Dataset ▸
━━━━━━━━

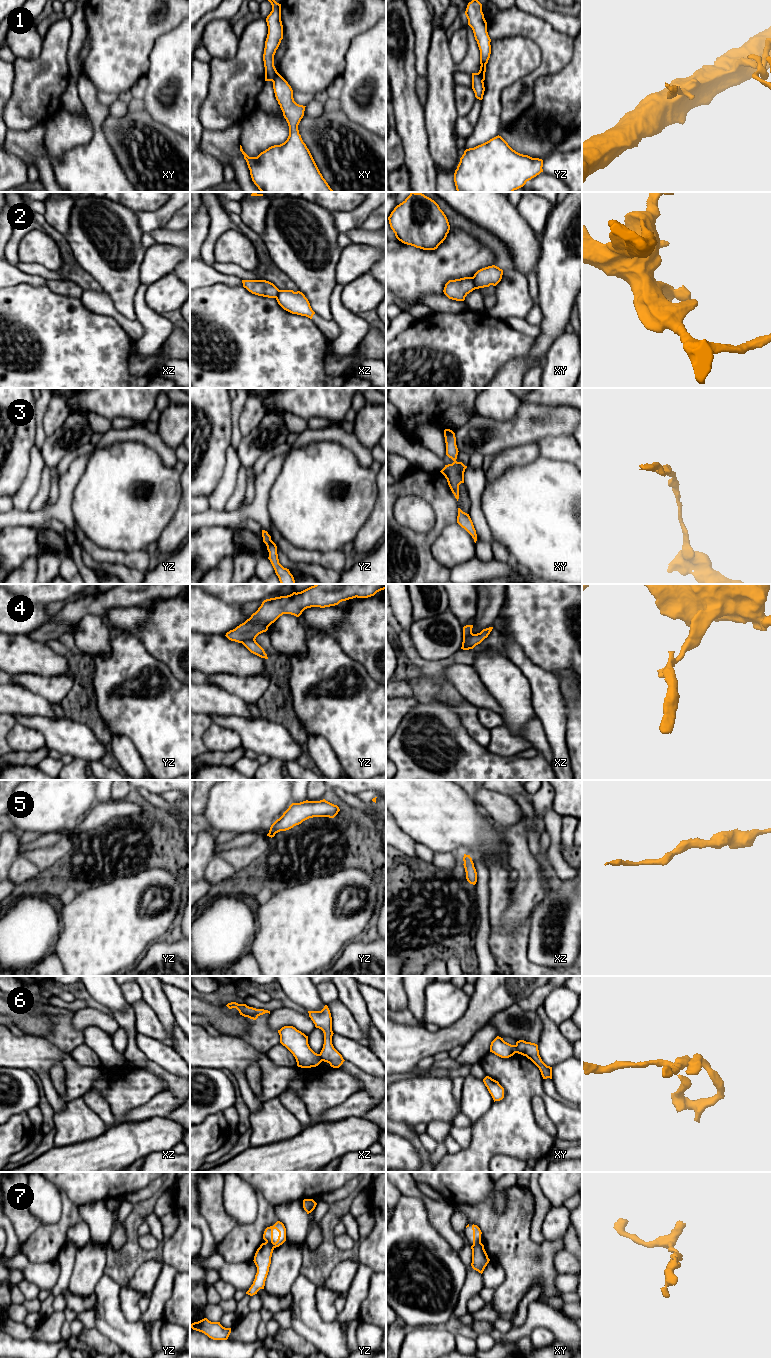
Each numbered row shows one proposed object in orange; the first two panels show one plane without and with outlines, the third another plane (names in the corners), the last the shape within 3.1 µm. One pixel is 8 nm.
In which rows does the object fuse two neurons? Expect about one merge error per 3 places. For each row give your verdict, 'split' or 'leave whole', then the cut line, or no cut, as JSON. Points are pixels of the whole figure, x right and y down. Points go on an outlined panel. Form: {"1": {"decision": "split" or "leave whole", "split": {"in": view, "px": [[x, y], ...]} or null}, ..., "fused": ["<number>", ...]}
{"1": {"decision": "split", "split": {"in": "xy", "px": [[277, 72], [273, 82]]}}, "2": {"decision": "split", "split": {"in": "xy", "px": [[471, 277], [476, 288]]}}, "3": {"decision": "leave whole", "split": null}, "4": {"decision": "split", "split": {"in": "xz", "px": [[473, 634], [463, 642], [461, 648]]}}, "5": {"decision": "leave whole", "split": null}, "6": {"decision": "split", "split": {"in": "xy", "px": [[514, 1045], [516, 1052]]}}, "7": {"decision": "split", "split": {"in": "yz", "px": [[266, 1241], [273, 1248]]}}, "fused": ["1", "2", "4", "6", "7"]}

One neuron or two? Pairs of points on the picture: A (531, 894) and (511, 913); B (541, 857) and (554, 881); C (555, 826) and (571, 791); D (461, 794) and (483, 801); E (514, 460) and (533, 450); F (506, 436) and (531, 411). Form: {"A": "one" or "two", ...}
{"A": "one", "B": "one", "C": "two", "D": "two", "E": "one", "F": "one"}

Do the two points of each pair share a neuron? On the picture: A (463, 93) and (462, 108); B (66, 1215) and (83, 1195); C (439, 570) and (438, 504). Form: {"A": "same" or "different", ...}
{"A": "same", "B": "different", "C": "same"}

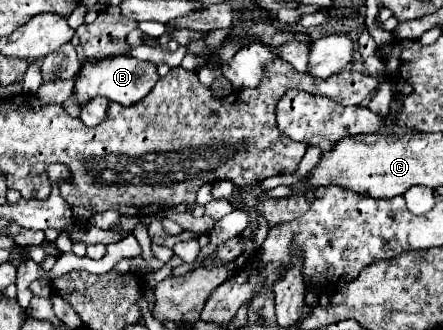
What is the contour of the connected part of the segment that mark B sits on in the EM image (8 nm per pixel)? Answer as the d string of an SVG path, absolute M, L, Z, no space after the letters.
M108 57L108 59L86 63L80 67L74 89L72 89L72 97L76 99L78 105L86 105L96 95L100 95L130 107L130 105L136 105L140 99L144 99L150 93L150 89L156 85L156 81L158 81L158 73L154 63L140 61L134 57Z

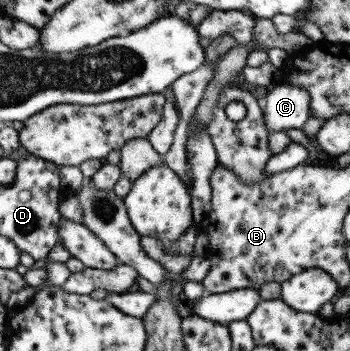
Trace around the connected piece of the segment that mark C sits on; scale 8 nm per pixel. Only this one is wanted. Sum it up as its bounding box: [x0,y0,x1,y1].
[262,84,310,134]

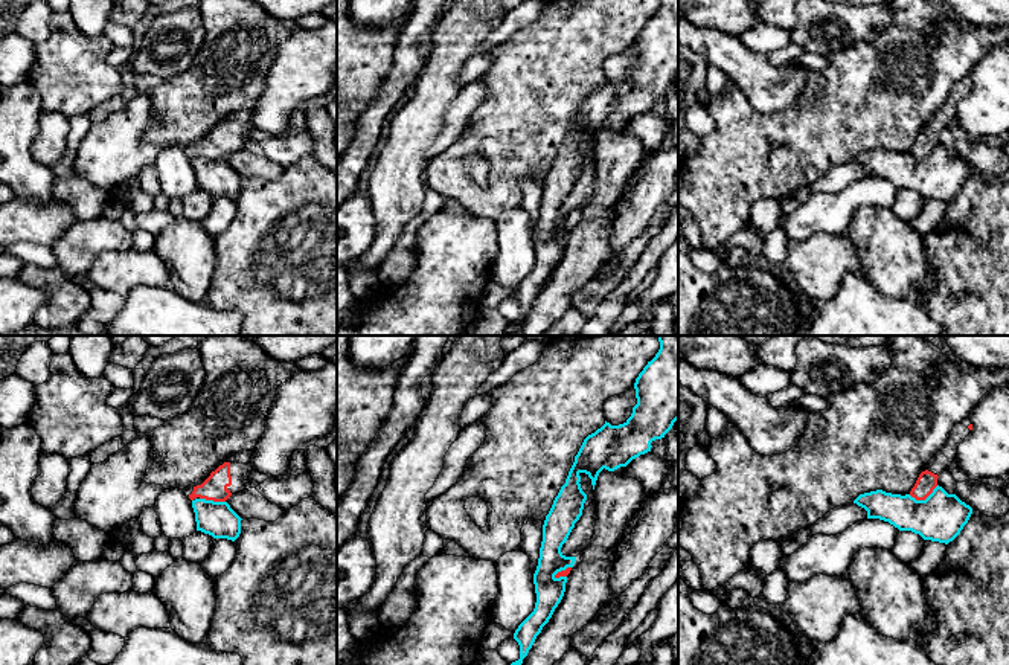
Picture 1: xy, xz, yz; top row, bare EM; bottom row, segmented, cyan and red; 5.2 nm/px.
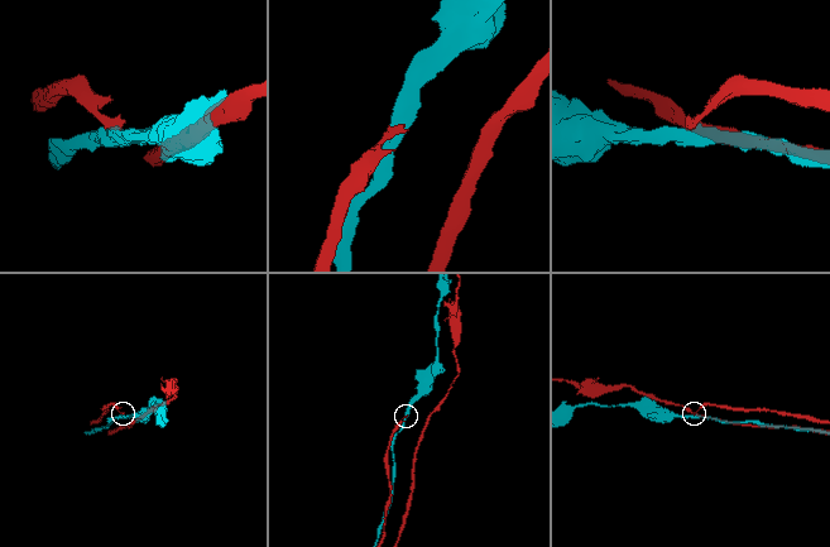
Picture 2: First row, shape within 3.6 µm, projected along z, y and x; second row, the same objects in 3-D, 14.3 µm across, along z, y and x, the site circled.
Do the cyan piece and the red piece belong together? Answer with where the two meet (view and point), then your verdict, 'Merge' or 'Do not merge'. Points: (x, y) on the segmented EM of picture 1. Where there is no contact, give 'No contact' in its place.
Touches cyan at yz (922, 501). Do not merge

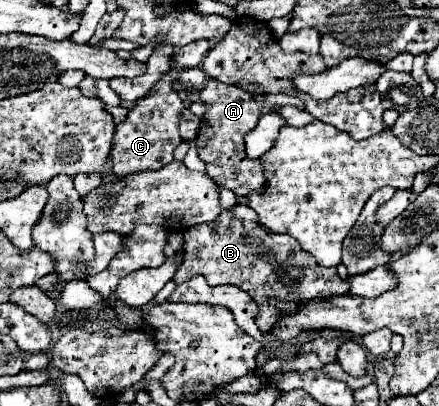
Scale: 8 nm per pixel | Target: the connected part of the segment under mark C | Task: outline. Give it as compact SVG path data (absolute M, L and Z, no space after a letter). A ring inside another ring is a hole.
M172 72L164 74L164 78L154 86L154 90L146 98L136 102L136 108L128 112L126 120L116 124L112 162L114 162L114 174L118 178L124 178L132 172L142 172L142 170L160 170L174 158L172 150L182 142L178 134L178 124L184 110L184 102L176 94L172 82L174 82Z

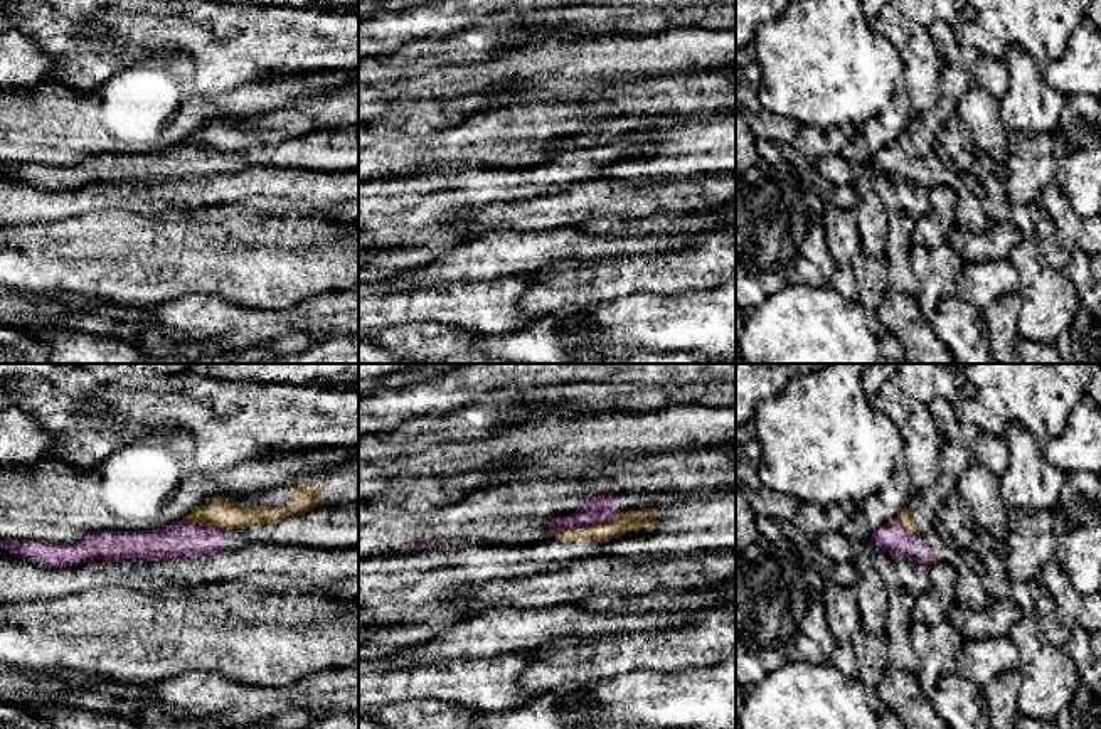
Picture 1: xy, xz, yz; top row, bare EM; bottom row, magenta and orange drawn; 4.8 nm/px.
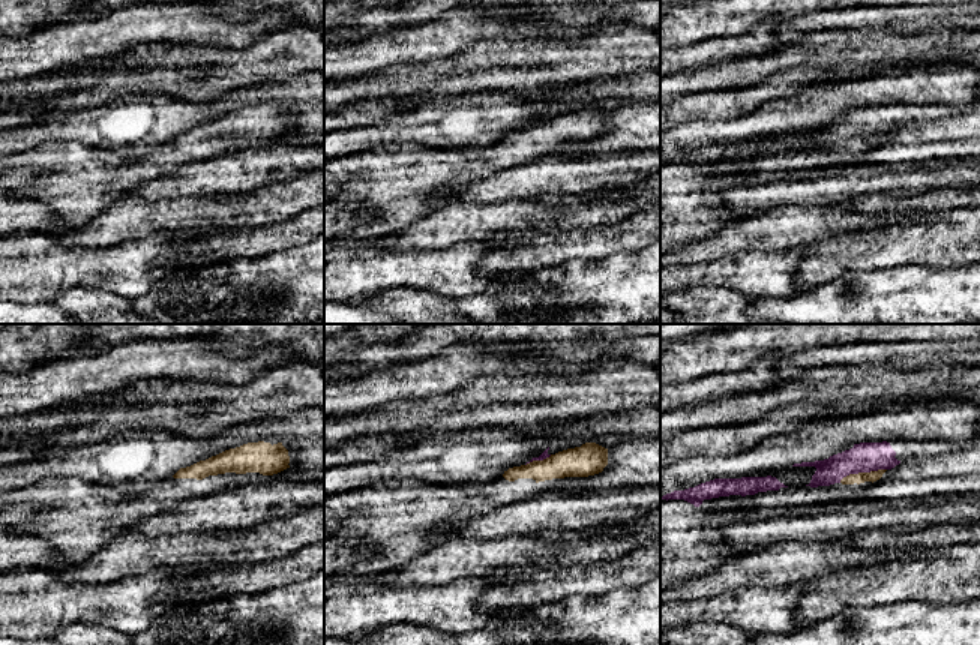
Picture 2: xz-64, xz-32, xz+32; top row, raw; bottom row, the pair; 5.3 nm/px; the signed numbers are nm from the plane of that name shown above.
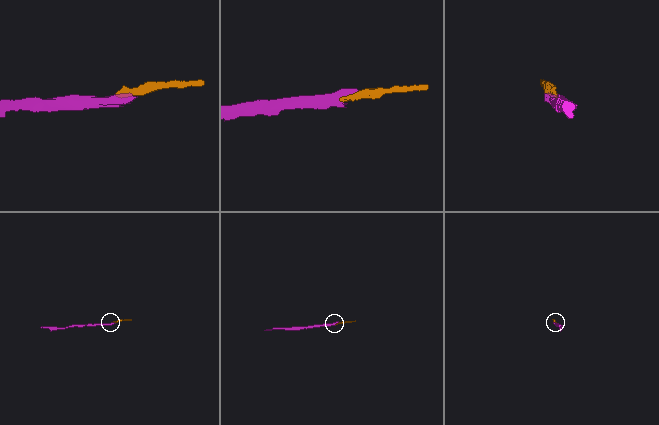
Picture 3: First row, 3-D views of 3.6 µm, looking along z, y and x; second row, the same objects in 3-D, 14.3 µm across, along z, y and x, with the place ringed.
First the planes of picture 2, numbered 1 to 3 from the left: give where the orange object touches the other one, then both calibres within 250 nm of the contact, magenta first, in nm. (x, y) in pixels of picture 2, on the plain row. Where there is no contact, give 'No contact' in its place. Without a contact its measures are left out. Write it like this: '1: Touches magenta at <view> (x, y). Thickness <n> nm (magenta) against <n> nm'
1: No contact
2: Touches magenta at xz-32 (538, 123). Thickness 40 nm (magenta) against 170 nm
3: Touches magenta at xz+32 (862, 135). Thickness 160 nm (magenta) against 60 nm

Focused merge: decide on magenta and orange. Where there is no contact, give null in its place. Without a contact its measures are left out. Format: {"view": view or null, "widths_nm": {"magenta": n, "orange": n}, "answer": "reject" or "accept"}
{"view": "xz", "widths_nm": {"magenta": 130, "orange": 100}, "answer": "accept"}

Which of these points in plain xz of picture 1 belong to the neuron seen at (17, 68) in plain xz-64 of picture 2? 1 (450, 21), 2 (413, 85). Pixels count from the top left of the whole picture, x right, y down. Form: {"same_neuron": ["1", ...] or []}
{"same_neuron": []}

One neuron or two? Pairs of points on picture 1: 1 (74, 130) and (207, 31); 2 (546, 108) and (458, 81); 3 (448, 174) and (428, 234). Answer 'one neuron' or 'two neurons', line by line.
1: two neurons
2: two neurons
3: one neuron

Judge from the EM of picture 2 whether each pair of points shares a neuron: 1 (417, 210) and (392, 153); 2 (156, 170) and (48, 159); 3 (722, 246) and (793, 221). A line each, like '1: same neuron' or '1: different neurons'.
1: same neuron
2: same neuron
3: same neuron

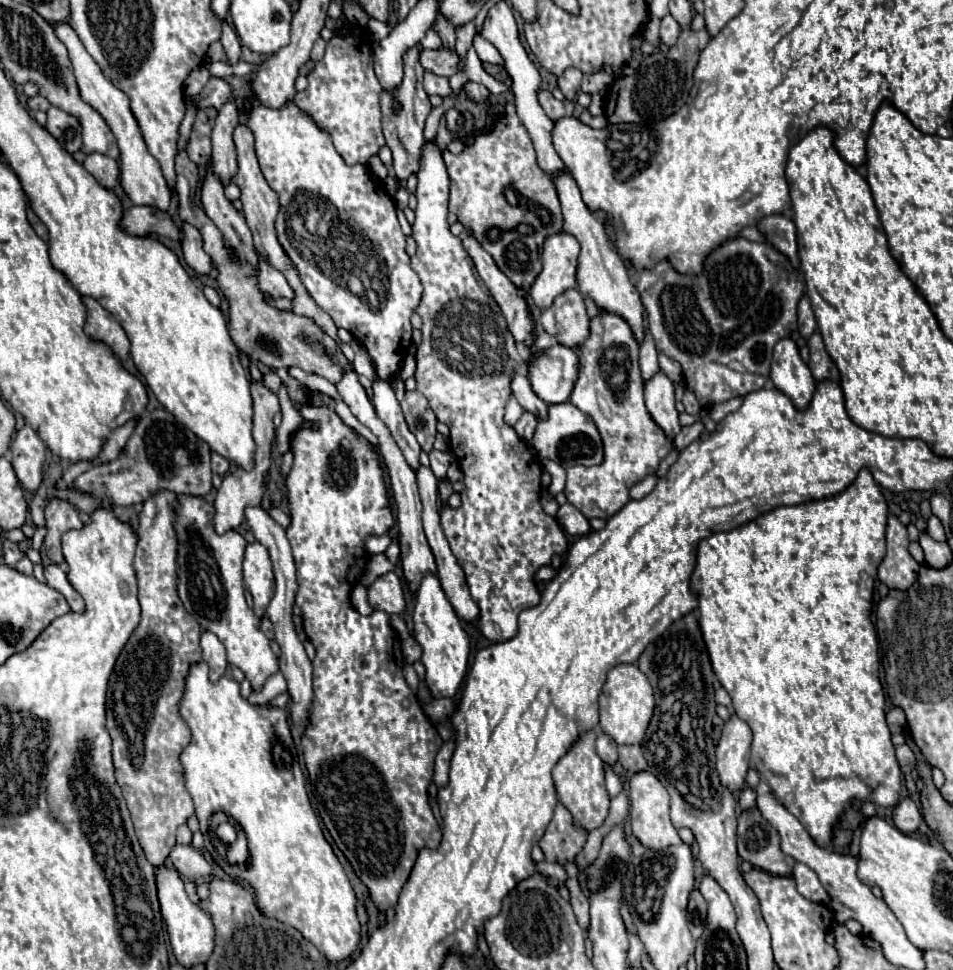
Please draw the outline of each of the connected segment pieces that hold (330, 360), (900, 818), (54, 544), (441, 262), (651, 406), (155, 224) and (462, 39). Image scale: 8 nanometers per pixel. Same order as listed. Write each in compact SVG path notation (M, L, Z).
M186 151L176 155L176 191L180 197L180 219L198 227L204 239L204 251L212 257L218 269L218 287L228 301L228 331L234 339L238 353L250 361L260 361L266 367L300 367L308 373L322 375L330 383L338 383L342 379L342 371L346 367L354 369L352 363L342 353L342 347L330 335L322 335L310 319L302 319L302 315L294 315L294 311L278 309L266 301L258 287L258 277L250 275L250 267L242 267L242 263L234 263L234 255L230 255L230 247L222 243L222 233L214 227L212 219L204 213L202 207L194 203L194 191L198 187L198 167L188 159Z
M906 797L902 799L896 807L894 807L894 813L892 813L892 821L894 825L904 833L904 835L912 835L918 831L920 823L922 823L922 813L918 809L918 805Z
M52 497L50 501L46 501L44 513L46 513L46 531L48 531L44 537L46 555L56 565L62 565L64 557L60 551L60 537L64 531L80 529L84 525L80 519L80 511L70 501Z
M424 141L420 171L416 173L416 221L412 225L412 237L418 245L418 253L412 257L412 269L424 285L422 301L416 313L422 317L422 345L416 353L416 389L428 399L430 409L438 421L450 427L450 451L458 459L464 473L464 493L460 509L442 509L440 525L450 543L450 549L458 565L466 573L470 595L480 613L476 629L490 641L506 641L518 631L518 615L524 609L534 607L540 601L540 593L534 583L534 573L552 563L554 555L564 555L568 549L564 529L560 523L546 515L540 505L540 475L542 465L536 455L524 443L516 431L504 423L504 407L510 399L510 379L524 367L524 359L518 353L516 341L510 335L500 307L494 303L486 285L478 277L472 259L462 247L462 239L454 237L448 229L448 173L442 159L442 149L436 141Z
M658 371L652 379L644 383L644 397L652 419L664 429L668 437L674 439L680 431L674 399L674 381L666 373Z
M132 207L124 211L122 227L132 235L164 235L172 241L182 239L182 229L174 225L166 211L156 207Z
M468 23L468 25L464 25L464 27L458 27L458 31L456 31L456 53L458 53L458 57L460 57L460 63L458 63L458 69L460 69L460 71L464 69L466 51L472 47L474 35L476 35L474 23Z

━━━━━━━━

Show each line of the records above containing "bottom".

Solution to the exercise ▸
Picture 1: xy, xz, yz; top row, bare EM; bottom row, segmented, cyan and red; 5.2 nm/px.
Picture 1: xy, xz, yz; top row, bare EM; bottom row, magenta and orange drawn; 4.8 nm/px.
Picture 2: xz-64, xz-32, xz+32; top row, raw; bottom row, the pair; 5.3 nm/px; the signed numbers are nm from the plane of that name shown above.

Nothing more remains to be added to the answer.